GA and LLNL Announce Partnership to Advance Power and Exhaust Handling in Fusion Pilot Plants
- Public-private partnership funded by US Department of Energy to advance capabilities using machine learning
San Diego, January 19. General Atomics (GA) and Lawrence Livermore National Laboratory (LLNL) have been awarded funding to advance power and particle exhaust capabilities in commercial-scale fusion energy pilot plants (FPPs) using machine learning.
A public-private partnership funded by the US Department of Energy (DOE), the Innovation Network for Fusion Energy (INFUSE) program promotes collaboration between private-sector fusion energy companies, universities, and the DOE’s national laboratories to accelerate research and develop cost-effective, innovative fusion energy technologies. The award was announced here.
Fusion is the process that powers the stars and offers the potential for nearly limitless clean, safe, and economic electricity. The process occurs when two light nuclei combine to form a new one, releasing vast amounts of energy. At-scale fusion energy holds the promise of replacing fossil fuel plants and providing always-on carbon-free electricity that will be critical to reaching net-zero emissions.
The Project
Researchers can create fusion using a tokamak, a device that uses heat, magnets, and microwaves to create a plasma—a highly ionized “soup” of charged particles that can be controlled by magnetic fields in a vacuum. Plasma must be heated to temperatures exceeding 100 million degrees Celsius, approximately ten times the temperature at the center of the sun, to achieve fusion conditions relevant for energy production.

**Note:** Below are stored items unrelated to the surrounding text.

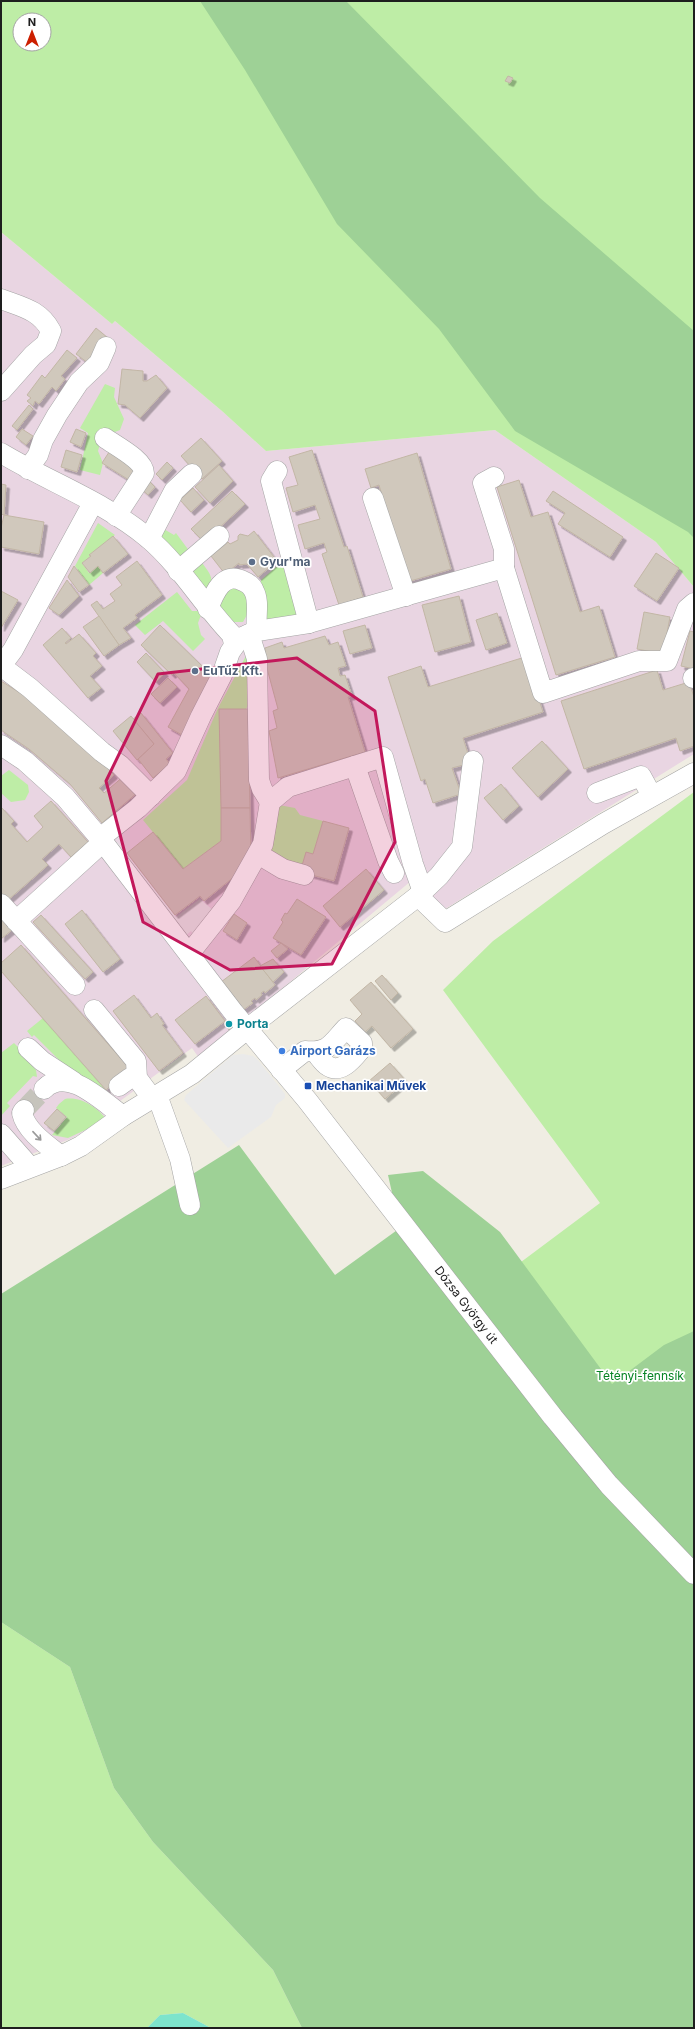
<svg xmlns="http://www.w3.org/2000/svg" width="695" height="2029" font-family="Inter,sans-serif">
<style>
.industrial{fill:#e9d5e2}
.grass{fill:#beeda6;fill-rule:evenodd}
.forest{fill:#9ed196}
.pitch{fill:#7de4cc}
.parking{fill:#eaeaea}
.building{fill:#d0c8bc;stroke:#c2b6a5;filter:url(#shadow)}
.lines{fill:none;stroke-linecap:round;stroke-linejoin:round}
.minor-tunnel{stroke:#c6c4bc;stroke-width:20;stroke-dasharray:20 10;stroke-linecap:butt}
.minor-casing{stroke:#a5a5a5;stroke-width:21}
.minor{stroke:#fff;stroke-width:20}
.oneway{stroke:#9a9a9a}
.marked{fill:#c2185b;fill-opacity:0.2;stroke:#c2185b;stroke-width:3;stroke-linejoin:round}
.service-dot{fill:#5c6f8a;stroke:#fff;stroke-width:1.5}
.culture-dot{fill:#0f9aa8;stroke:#fff;stroke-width:1.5}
.shop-dot{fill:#3f7fe0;stroke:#fff;stroke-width:1.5}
.transit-dot{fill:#1a4fb4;stroke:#fff;stroke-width:1.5}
.labels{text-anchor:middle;stroke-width:3.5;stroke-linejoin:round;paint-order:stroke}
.service-label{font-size:12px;font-weight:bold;fill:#4e5e75;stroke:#fff;text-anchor:start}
.culture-label{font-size:12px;font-weight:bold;fill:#0d838f;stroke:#fff;text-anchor:start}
.shop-label{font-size:12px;font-weight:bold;fill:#366cbe;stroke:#fff;text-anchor:start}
.transit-label{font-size:12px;font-weight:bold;fill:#164399;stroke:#fff;text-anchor:start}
.street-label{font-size:12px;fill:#1e1e1e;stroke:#fff}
.park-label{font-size:12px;fill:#058323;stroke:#fff}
</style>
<defs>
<filter id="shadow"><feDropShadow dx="3.5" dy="3.5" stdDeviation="0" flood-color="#0004"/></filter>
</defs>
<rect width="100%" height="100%" fill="#f0ede3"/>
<polygon class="industrial" points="1,232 112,324 115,321 222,411 266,451 495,430 656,542 694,587 694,754 445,909 411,881 199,1058 192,1048 116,1104 108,1120 70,1139 1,1166"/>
<g class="grass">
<path d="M1,1H694V587L656,542L495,430L266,451L222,411L115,321L112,324L1,232ZM20,20H44V44H20Z"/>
<polygon points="105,384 115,388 114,397 124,419 120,430 102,437 98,451 103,463 100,475 80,470 88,433 80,428"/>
<polygon points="98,523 115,535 90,555 91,556 82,563 89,573 98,566 103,573 89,585 75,566"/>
<polygon points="162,528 174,535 176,533 190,552 181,559 161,541"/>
<path d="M200,560C209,573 216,577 208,593L189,570Z"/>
<polygon points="282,562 297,615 267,623 261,616 261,580"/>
<polygon points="231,584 246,592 248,613 243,622 231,622 217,607"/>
<polygon points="177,592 192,611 199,611 201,615 198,623 201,635 205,639 193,651 163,621 145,635 135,625"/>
<polygon points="247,654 249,704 246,709 221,808 221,841 183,869 143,820 187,780 218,708"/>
<polygon points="9,770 28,785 29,792 25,800 11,802 1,793 1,776"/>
<polygon points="694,792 694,1558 583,1346 521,1262 600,1203 443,990 493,941"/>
<polygon points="279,805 295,808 300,815 323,821 313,854 301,869 271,858 266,841"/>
<polygon points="43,1018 117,1103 74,1075 34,1035 32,1037 27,1031"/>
<polygon points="14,1043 21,1050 20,1053 36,1070 37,1077 33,1076 7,1103 10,1106 1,1116 1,1053"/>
<path d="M65,1099C81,1096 98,1108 107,1120L68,1138L52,1135L67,1117L56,1108L59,1104Z"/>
<polygon points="1,1622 70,1667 114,1788 153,1842 273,1970 302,2028 211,2028 183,2013 160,2015 147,2028 1,2028"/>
</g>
<g class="forest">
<polygon points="200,1 346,1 540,198 694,331 694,538 688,532 515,431 439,329 337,224 245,70"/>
<polygon points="239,1145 335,1275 400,1228 388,1175 423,1171 500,1232 612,1384 664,1345 694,1331 694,2028 302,2028 273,1970 153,1842 114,1788 70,1667 1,1622 1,1294"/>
</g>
<polygon class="pitch" points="183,2013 211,2028 147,2028 160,2015"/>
<g class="parking">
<polygon points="117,842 176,917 200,899 214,911 195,936 191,931 183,938 112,847"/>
<polygon points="243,1054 253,1056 258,1060 285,1094 285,1098 276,1105 271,1117 228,1148 184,1100 186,1095 233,1055"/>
</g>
<g class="building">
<polygon points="508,76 513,78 510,83 505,81"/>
<polygon points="96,328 108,338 88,363 76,354"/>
<polygon points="67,350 77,358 61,376 65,379 56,391 52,387 39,404 35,401 33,406 27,401 31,398 27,395 42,375 45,378"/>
<polygon points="122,369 143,371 143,381 147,381 156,375 167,388 140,418 125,405 118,404"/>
<polygon points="29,405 33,409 17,430 12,426"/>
<polygon points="22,429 33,436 26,445 16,437"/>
<polygon points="76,429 86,433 81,447 70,442"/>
<polygon points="201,438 222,461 202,479 181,456"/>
<polygon points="111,449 138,466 129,480 102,463"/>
<polygon points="66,450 82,455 77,472 61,467"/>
<polygon points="312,450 344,547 347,546 363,597 339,605 322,554 327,552 324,543 305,549 298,525 320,519 315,505 293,512 286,488 298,485 289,457"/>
<polygon points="417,453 451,569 407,582 379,485 371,488 365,469"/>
<polygon points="167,462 173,468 162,480 156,474"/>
<polygon points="219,465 233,481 210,503 195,487"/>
<polygon points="146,478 155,487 148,495 138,486"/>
<polygon points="519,480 531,517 548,512 580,612 599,606 615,657 556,675 497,487"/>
<polygon points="1,484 6,485 4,515 1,514"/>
<polygon points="193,488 204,500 191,512 180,500"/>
<polygon points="232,491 245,504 204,542 191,529"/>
<polygon points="553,491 623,537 610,557 558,524 565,513 546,501"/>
<polygon points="4,515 44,522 39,554 1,547 1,528"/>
<polygon points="254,531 277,561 258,577 247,564 239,565 239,563 225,574 211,556 228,542 230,544 238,540 238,536 240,534 248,536"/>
<polygon points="113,536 128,554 103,573 98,566 90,573 82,563 91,556 89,555"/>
<polygon points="656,553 679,568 657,601 634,586"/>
<polygon points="137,561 162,595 135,615 137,618 123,628 131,638 119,645 91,605 97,601 103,609 115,601 110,594 122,585 116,577"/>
<polygon points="74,566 89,585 79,592 68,577"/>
<polygon points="67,580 79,596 59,615 49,608"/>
<polygon points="1,591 18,600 1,628"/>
<polygon points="459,596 471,642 435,652 422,605"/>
<polygon points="644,612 670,617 663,654 637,649"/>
<polygon points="497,613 507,643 486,650 476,620"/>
<polygon points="99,616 119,645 104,656 83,627"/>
<polygon points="160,625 201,665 215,673 182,735 168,727 189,689 174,673 172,675 141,645"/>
<polygon points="365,625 372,648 350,654 343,631"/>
<polygon points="62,628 71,638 65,643 66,644 79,634 96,653 93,656 102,666 90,676 101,688 88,698 43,645"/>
<polygon points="690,631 694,632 694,669 681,666"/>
<polygon points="325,636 329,645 338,642 346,666 338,668 340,676 345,675 352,696 348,697 365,752 278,778 269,731 277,728 273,711 278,709 265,661 265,648 282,642 284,648"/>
<polygon points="146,653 165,673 156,682 137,662"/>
<polygon points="525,657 543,712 463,738 471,763 452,768 461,794 433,803 425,779 421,781 388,677 421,666 428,687"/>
<polygon points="657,670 663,690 689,682 694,697 694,746 680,751 676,738 584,769 561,701"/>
<polygon points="168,678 177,687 160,703 151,694"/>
<polygon points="1,681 41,706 102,760 114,775 99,788 104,793 124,776 138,792 102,823 70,784 29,749 1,730"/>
<polygon points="219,709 248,709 250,808 221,808"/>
<polygon points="141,713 173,753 166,759 170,764 153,778 138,759 154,744 133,719"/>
<polygon points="131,716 154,744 137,760 113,731"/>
<polygon points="542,741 568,769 538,797 512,768"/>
<polygon points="501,784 519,806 503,820 484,798"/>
<polygon points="51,801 88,842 71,857 59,844 42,859 48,865 7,901 1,894 1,807 14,821 11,824 27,842 43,827 34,816"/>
<polygon points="221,808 250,808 251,856 245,868 204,901 200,896 175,915 127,853 153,832 183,869 221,841"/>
<polygon points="323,821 349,828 334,881 308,874 301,869 306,852 313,854"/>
<polygon points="366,869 384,890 340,927 323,906"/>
<polygon points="297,899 326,917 301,955 273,938 283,922 281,920 285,913 287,914"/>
<polygon points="82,910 120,959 103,972 65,924"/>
<polygon points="234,914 247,923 237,940 223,931"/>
<polygon points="41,915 93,972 85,979 33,922"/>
<polygon points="1,918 12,930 1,939"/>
<polygon points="281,943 288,949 277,958 271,951"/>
<polygon points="21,945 130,1069 106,1090 1,971 1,963"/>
<polygon points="254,957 275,985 265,993 264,991 261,993 262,995 256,1000 255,998 251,1001 253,1003 243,1010 233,998 235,997 232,994 231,995 221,982"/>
<polygon points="273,959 284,972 273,982 260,966"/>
<polygon points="382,975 398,993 391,1000 375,981"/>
<polygon points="371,982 413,1029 391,1048 372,1026 365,1032 355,1021 362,1014 350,1000"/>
<polygon points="134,995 151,1018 157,1013 164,1024 162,1025 183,1053 159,1071 113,1011"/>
<polygon points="206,996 225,1021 195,1044 175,1020"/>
<polygon points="228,1019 234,1026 229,1030 224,1022"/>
<polygon points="390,1063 406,1081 385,1099 369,1081"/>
<polygon points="57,1109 66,1117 54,1131 44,1123"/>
</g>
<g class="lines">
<polyline class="minor-tunnel" points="24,1110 44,1089"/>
<defs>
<g id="minor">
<path d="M1,299C22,307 40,310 51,331L46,344L33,355L1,391"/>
<path d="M105,438C116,446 144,460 144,473L116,516"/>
<path d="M1,453C49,482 105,502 148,538C181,566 203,605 232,635L234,644"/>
<polyline points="28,469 38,455 43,440 57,415 79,382 99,363 106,347"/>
<polyline points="277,471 271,481 309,623"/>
<polyline points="494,477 483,483 504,549 504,568"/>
<polyline points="373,498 406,596"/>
<polyline points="149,539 174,491 192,474"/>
<polyline points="178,571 219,536"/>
<path d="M208,609C214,593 223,571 243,581C248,583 252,586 254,591C260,602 255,618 257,631"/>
<polyline points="249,634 257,659 259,780 262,789 270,802"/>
<polyline points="1,666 30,688 102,752 120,765 151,796"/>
<polyline points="1,666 13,650 93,503"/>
<polyline points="693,678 694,678"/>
<path id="s1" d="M1,745L25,761L65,797L103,842L234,1013L307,1100L553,1417L609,1485L694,1574"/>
<polyline points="355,766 388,861 394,873"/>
<polyline points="597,793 641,776 652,796"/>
<polyline points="100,838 138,808 176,771 201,716 222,675 230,652 240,638 257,631 309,623 504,568 543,693 639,661 667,661 687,609 694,603"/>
<polyline points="258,854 283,869 304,875"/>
<polyline points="418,896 445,922 603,824 694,773"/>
<polyline points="1,904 75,985"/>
<polyline points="16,921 103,842"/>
<polyline points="189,954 231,901 263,844 270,802 288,787 383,757 413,864 423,892"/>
<polyline points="94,1010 136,1061 137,1078 152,1098"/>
<polyline points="28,1048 42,1061 74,1082"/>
<path d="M281,1070L305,1051C329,1053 331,1044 346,1028L362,1043V1048C355,1056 342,1075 328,1066C323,1063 319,1056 315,1052"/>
<polyline points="119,1086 130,1078 137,1078"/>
<path d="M44,1089C67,1065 103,1102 123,1116"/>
<polyline points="157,1095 180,1159 190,1205"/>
<path d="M24,1110L22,1113C26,1131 47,1145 61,1156"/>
<polyline points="1,1134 30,1167"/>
<polyline points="1,1179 61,1156 81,1146 123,1116 192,1074 247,1029 418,896 439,876 462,847 473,761"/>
</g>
</defs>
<use href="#minor" class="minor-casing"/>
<use href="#minor" class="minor"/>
</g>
<defs><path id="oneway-shaft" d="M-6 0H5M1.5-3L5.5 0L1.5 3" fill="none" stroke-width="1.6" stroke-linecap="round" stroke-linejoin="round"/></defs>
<use class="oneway" href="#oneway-shaft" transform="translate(37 1136) rotate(47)"/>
<path class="marked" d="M297,658L375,711L395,842L332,964L230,970L143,922L106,781L158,674Z"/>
<g class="service-dot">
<circle cx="252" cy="562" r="4"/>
<circle cx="195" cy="671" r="4"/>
</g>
<circle class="culture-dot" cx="229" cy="1024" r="4"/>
<circle class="shop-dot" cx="282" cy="1051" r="4"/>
<rect class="transit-dot" x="304" y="1082" width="8" height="8" rx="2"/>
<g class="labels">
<g class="service-label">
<text x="260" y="566">Gyur'ma</text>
<text x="203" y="675">EuTűz Kft.</text>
</g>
<g class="culture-label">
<text x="237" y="1028">Porta</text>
</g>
<g class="shop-label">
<text x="290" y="1055">Airport Garázs</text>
</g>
<g class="transit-label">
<text x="316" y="1090">Mechanikai Művek</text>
</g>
<g class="street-label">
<text dy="4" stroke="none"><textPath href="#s1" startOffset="730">Dózsa György út</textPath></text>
</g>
<g class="park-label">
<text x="640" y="1380">Tétényi-fennsík</text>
</g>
</g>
<rect width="695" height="2029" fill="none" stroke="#1e1e1e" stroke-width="4"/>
<g transform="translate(32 32)"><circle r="19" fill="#ffffff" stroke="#a5a5a5"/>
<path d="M0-3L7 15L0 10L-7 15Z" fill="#cc1f00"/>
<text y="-6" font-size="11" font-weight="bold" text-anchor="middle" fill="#1e1e1e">N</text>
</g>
</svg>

However, plasma particles and their associated heat exhaust must be efficiently removed from the system. For this reason, tokamaks incorporate a device called a divertor that removes the exhaust from the edge regions of the plasma. The heat and particle flow along the magnetic field lines in the edge region is intense enough to damage the inside surfaces of the tokamak, as heat levels can exceed those found in a rocket engine nozzle.
The design of the divertor system is one of the critical challenges that must be overcome for a FPP and at-scale fusion energy. Current tools used for simulating the movement of exhaust away from the plasma core typically requires computing times exceeding several weeks.
GA’s partnership with LLNL will utilize machine learning methods trained on a database of plasma simulations to address this challenge. The results of the research will be used to improve the speed and effectiveness of GA’s FPP divertor design cycle.
The team will be led by Dr. Jonathan Yu, a staff scientist in GA’s FPP Design Hub, and Dr. Ben Zhu, a staff physicist in the Fusion Energy Sciences (FES) program at LLNL. Additional researchers from GA include Dr. Brian Grierson, Director of the Fusion Pilot Plant Design Hub, and Dr. Jerome Guterl, a staff scientist in the Theory and Computational Sciences Department. Additional researchers from LLNL’s FES program include Dr. Xueqiao Xu, Principal Physicist, and Dr. Menglong Zhao, Staff Physicist.
“The INFUSE award will give GA access to LLNL’s expertise in artificial intelligence and machine learning, which will speed up the design process, and provide LLNL scientists with the opportunity to help guide the design of the plant and move fusion technology toward reality,” said Dr. Yu.
“Bridging the gap between fusion reactor performance and divertor exhaust requirement is never a trivial task. The conventional design approach is extremely time-consuming and often requires constant human intervention. Our physics-model based machine learning approach can significantly accelerate the iterative reactor design process by providing a fast, robust, and reliable divertor plasma model,” said Dr. Zhu.
Accelerating Towards a Fusion Energy Pilot Plant
GA announced its concept for a fully integrated FPP in October 2022, envisioning a steady-state, compact advanced tokamak design. By utilizing a steady-state approach, the GA FPP would maintain the plasma for long periods of time, which would maximize efficiency, reduce maintenance costs, and increase the lifespan of the facility. Fueled primarily by isotopes of hydrogen found in seawater and capable of generating its own fuel during operation, the GA FPP would provide around-the-clock sustainable energy without any harmful emissions or long-lived waste.
GA was previously awarded funding under the INFUSE program for a collaboration with Savannah River National Laboratory (SRNL) to research methods for recycling tritium, one of the two hydrogen isotopes used as fusion fuel. The research integrates SRNL’s world-leading expertise in tritium fuel handling with GA’s proprietary Fusion Synthesis Engine software. GA’s concept for an advanced modular blanket would efficiently breed tritium as part of a self-sustaining fuel cycle utilizing silicon-carbide-based materials that can withstand the intense conditions within a high-power fusion device.